Limb landmark coordinates
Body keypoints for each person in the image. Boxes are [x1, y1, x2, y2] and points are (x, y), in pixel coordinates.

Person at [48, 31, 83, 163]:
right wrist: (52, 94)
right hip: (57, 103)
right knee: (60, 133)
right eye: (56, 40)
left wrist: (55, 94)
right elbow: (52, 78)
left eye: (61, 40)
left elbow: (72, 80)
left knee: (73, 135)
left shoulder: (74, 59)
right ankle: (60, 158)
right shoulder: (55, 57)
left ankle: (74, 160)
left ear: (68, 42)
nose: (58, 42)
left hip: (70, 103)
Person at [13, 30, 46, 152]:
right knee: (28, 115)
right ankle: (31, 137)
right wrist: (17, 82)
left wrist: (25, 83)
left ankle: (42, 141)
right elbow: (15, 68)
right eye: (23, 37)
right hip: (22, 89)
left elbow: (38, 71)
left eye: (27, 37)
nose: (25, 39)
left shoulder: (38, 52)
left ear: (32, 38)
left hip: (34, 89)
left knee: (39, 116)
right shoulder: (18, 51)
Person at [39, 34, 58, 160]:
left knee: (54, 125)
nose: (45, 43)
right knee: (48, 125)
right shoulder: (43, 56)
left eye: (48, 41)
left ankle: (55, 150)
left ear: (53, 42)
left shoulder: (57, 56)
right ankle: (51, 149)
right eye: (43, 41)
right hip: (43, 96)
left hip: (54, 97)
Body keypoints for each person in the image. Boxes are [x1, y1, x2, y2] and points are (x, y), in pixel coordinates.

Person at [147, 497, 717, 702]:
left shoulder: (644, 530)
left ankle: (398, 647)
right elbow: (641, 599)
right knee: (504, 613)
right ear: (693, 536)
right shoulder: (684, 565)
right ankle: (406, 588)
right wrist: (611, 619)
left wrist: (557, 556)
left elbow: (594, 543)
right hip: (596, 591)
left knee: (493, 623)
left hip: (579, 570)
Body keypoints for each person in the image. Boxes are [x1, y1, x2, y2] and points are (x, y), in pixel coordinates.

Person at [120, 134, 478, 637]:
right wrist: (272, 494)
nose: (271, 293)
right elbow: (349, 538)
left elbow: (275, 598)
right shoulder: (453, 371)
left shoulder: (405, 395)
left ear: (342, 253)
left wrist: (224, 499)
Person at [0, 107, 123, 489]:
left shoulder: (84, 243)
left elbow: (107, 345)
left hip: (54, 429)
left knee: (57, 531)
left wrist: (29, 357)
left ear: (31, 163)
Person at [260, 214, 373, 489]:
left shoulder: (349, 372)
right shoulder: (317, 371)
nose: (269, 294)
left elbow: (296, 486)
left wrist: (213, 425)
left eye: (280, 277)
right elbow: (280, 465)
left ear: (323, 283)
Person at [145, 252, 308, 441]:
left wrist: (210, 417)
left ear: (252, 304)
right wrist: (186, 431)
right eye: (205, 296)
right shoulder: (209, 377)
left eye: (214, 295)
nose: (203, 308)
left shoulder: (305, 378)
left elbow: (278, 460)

WORK INSTRUCTION ::
Pick out, from the lines above, every one that contains the string "elbow".

WRITTEN REPLY ::
right elbow: (52, 78)
left elbow: (72, 80)
right elbow: (15, 68)
left elbow: (38, 71)
right elbow: (641, 599)
left elbow: (594, 543)
right elbow: (349, 538)
left elbow: (275, 598)
left elbow: (107, 345)
left elbow: (296, 486)
right elbow: (280, 465)
left elbow: (278, 460)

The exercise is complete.